Where Goalminder is different, is that it utilises a total of 24 cameras implanted in the goalposts, 16 of them concentrating solely on the goal-line.
Goalminder's founders say data from the cameras is processed instantaneously by a box behind the goal, and a verdict on whether the ball has crossed the line is transmitted within one second to a referee's wristwatch.
The strict testing regime is being carried out behind closed doors, but news of the researchers' visit to Rochdale will reassure football fans that the technology is finally on its way.
The Rochdale tests are part of the first phase of trials of nine European-based systems.
The system's inventor, electrician Harry Barnes, patented the technology in the 1990s and has watched it improve ever since.
He told Sky News: "If you take my system, we have eight cameras in each post, eight cameras in the crossbar. You get a definitive shot of the ball crossing the line, straight in line where the camera should be, no error. (It's a) fantastic system."
The aim - accepted now by Fifa as long as a reliable system can be found - is to rule out the possibility that a clear goal, like Frank Lampard's against Germany in the last World Cup, could be missed by the officials.
Goalminder would cost £100,000 to install in grounds.
A final decision on whether to adopt the technology - and, if so, which systems to go with - is expected next July, following a second round of testing in March but the initial reactuions to the concept and the Goalminder version have been positive.

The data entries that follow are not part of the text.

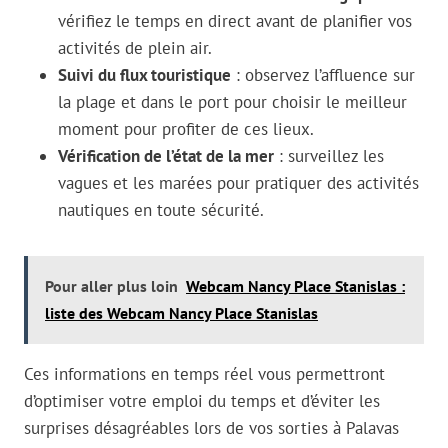
vérifiez le temps en direct avant de planifier vos
activités de plein air.
Suivi du flux touristique
: observez l’affluence sur
la plage et dans le port pour choisir le meilleur
moment pour profiter de ces lieux.
Vérification de l’état de la mer
: surveillez les
vagues et les marées pour pratiquer des activités
nautiques en toute sécurité.
Pour aller plus loin
Webcam Nancy Place Stanislas :
liste des Webcam Nancy Place Stanislas
Ces informations en temps réel vous permettront
d’optimiser votre emploi du temps et d’éviter les
surprises désagréables lors de vos sorties à Palavas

General secretary of the Football Association Alex Horne says "it might be possible" to introduce goal-line technology in time for the start of the 2012/13 Premier League season.
Speaking to BBC Sport's Leon Mann, Horne explains that the English FA remains supportive of the technology, which is used to determine whether the ball has crossed the line.
But he adds that implementing a system in time for the start of the 2012/13 Premier League season depends on testing and securing agreement from other members of the International Football Association Board.
Former Manchester United winger Lee Sharpe says the use of goal-line technology in football is "well overdue", saying "it would be stupid not to put it straight in" as long as the technology is ready to be used.
"The technology is there now where if the ball crosses the line, you get a little bleep or a flashing light or something like that straight away then, yeah, I say bring it in," he said.
"If it's going to take a couple of seconds to stop and take a look at it then you can't do it. I think it needs to come in."
BBC Sport's Mark Lawrenson believes the introduction of goal-line technology in football is long overdue.
Speaking to BBC Radio 5 live, Lawrenson says other sports like cricket and tennis have proved technology can be used successfully and believes it's about time football caught up.